本書は、日本語の具体例に基づいて丁寧に書き進められている。一見して学問的に危ない記述がなく、整っているとも思う。しかし、認知言語学の入門書としてはお勧めできないというのが、率直な感想である。
本書の「まとめ」には、「典型的な類義表現の意味の違いは、言葉が指し示す対象(の特徴・性質)には求めることができず、あくまで、対象を人間がどう捉えるかという認知能力を想定してはじめて明らかにできることであり、認知言語学が最も力を発揮するテーマの1つです。本書を通して、このことがわかっていただければ、著者としてこれ以上の喜びはありません。」とある。一読者としてもこのことが知りたくて、期待して読んだ。
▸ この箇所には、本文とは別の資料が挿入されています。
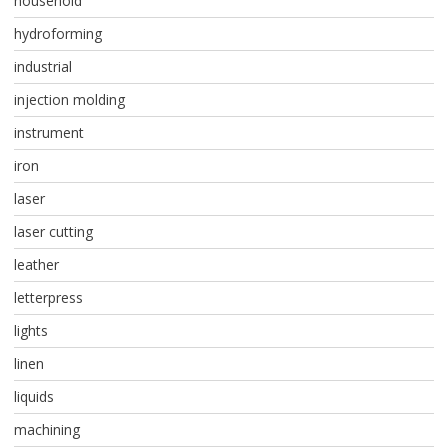
household
hydroforming
industrial
injection molding
instrument
iron
laser
laser cutting
leather
letterpress
lights
linen
liquids
machining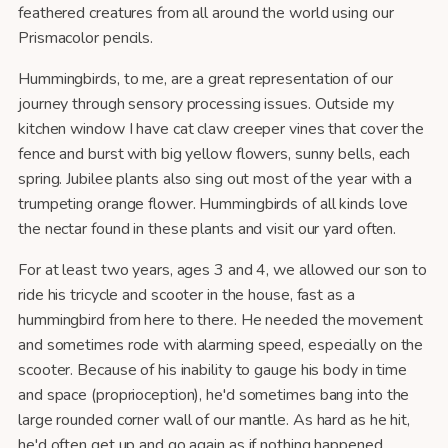
feathered creatures from all around the world using our
Prismacolor pencils.
Hummingbirds, to me, are a great representation of our
journey through sensory processing issues. Outside my
kitchen window I have cat claw creeper vines that cover the
fence and burst with big yellow flowers, sunny bells, each
spring. Jubilee plants also sing out most of the year with a
trumpeting orange flower. Hummingbirds of all kinds love
the nectar found in these plants and visit our yard often.
For at least two years, ages 3 and 4, we allowed our son to
ride his tricycle and scooter in the house, fast as a
hummingbird from here to there. He needed the movement
and sometimes rode with alarming speed, especially on the
scooter. Because of his inability to gauge his body in time
and space (proprioception), he'd sometimes bang into the
large rounded corner wall of our mantle. As hard as he hit,
he'd often get up and go again as if nothing happened.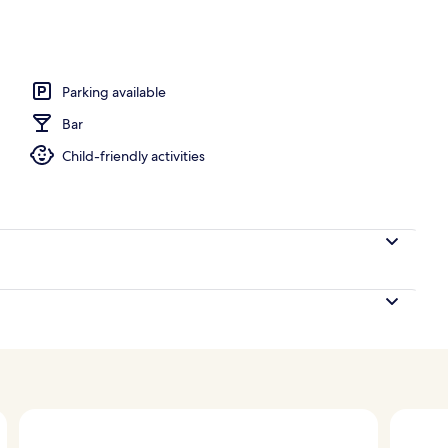
perty
Parking available
Bar
Child-friendly activities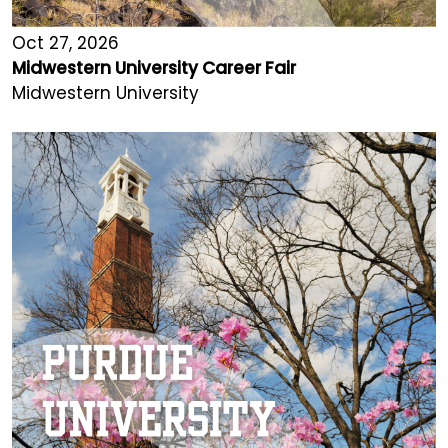
Oct 27, 2026
Midwestern University Career Fair
Midwestern University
しかし、本書で示される具体例は、認知言語学が日本で認知される以前から日本語学の世界で指摘されていた事例がほとんどであるし、人間の認知能力を想定したからと言って体系的に捉え直された印象もない。むしろ、もし知識のない読者が読んだら、こうした事例があたかも認知言語学の出現によって捉えられたかのような誤解を来す危険性もある。
認知言語学、より広い意味での認知主義的な見方によって、おもしろい言語事実が発見される例もある。入門書であるから、そのような新たな事実の発掘までは求めないとしても、少なくとも紹介さえなかったという点で、「まとめ」にある筆者の意図は貫徹していないように思う。